Hadwen offers none of the council experience of the other two, but brings an understanding of Reform's national operation and, in his recent Kent role, a close-up view of what the early days of a Reform administration actually look like. However, his past comments and views are likely to become an unwelcome distraction and easy target for opposition councillors if he were to become the council's leader.
The scrutiny to come
Whoever emerges as Leader on 21 May will face a Green opposition that is likely to share few of their political views.
Councillor Richard Rout, elected as the new Leader of the Suffolk Conservative Group after outgoing leader Matthew Hicks stepped down, said: "I'm grateful for the faith my colleagues have placed in me, and it is now our job, in opposition, to hold the Reform UK administration at Suffolk County Council to account."

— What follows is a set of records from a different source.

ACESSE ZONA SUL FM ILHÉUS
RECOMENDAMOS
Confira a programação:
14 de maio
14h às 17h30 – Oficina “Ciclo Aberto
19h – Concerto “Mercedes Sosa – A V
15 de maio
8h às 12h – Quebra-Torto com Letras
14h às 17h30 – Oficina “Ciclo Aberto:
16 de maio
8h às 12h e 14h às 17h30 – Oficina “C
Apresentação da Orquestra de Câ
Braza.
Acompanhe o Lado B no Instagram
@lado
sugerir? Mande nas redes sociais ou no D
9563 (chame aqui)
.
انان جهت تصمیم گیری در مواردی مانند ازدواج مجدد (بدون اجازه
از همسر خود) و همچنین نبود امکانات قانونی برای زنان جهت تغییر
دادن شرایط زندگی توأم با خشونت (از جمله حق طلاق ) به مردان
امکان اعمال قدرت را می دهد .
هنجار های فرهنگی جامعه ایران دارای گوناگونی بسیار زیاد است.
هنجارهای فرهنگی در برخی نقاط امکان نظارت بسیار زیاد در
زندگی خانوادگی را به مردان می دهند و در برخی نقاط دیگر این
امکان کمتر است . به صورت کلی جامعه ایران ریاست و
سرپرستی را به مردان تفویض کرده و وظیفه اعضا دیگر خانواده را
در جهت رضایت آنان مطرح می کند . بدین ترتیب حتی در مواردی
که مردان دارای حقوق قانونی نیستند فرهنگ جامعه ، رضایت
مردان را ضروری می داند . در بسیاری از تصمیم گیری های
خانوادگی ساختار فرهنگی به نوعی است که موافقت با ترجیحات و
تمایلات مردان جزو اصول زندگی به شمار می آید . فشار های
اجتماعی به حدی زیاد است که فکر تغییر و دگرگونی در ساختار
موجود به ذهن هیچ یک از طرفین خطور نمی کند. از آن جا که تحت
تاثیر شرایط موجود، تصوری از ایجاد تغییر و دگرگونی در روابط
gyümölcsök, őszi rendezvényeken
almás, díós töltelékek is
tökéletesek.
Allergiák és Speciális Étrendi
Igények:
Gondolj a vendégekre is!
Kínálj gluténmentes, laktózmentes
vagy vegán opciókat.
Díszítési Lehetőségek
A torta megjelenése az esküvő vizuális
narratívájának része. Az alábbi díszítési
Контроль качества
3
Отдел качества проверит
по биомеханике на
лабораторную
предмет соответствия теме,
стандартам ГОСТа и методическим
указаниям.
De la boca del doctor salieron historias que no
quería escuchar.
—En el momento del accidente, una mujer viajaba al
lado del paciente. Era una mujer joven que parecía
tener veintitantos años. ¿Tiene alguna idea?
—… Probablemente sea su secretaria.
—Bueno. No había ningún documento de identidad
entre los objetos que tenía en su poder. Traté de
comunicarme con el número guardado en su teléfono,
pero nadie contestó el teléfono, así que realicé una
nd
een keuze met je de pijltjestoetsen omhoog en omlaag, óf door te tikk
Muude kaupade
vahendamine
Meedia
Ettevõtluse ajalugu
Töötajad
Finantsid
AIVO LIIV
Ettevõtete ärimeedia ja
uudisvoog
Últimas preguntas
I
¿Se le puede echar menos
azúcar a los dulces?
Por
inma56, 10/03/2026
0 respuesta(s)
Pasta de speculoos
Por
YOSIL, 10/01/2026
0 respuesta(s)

He added: "While they made little mention of their plans for our county during the election, instead relying on a national campaign message, Reform have made some sweeping assertions about the state of Suffolk County Council's finances and their ability to find large savings, make staff redundancies and reduce some services."
It is a line of attack the new Leader, whoever they are, will need to be ready to answer from day one.
The bottom line
The mechanics of choosing a new Leader of Suffolk County Council are simple enough: the Reform group will pick one of its own, and on 21 May that name will be read out in the chamber. The harder question is what kind of leader the group wants — a long-serving, experienced hand, a young challenger with no prior public-sector leadership experience, or a controversial career politician whose past statements are likely to provide an unwelcome distraction from the outset.
Ipswich.co.uk will be at Endeavour House on 21 May to report on the outcome.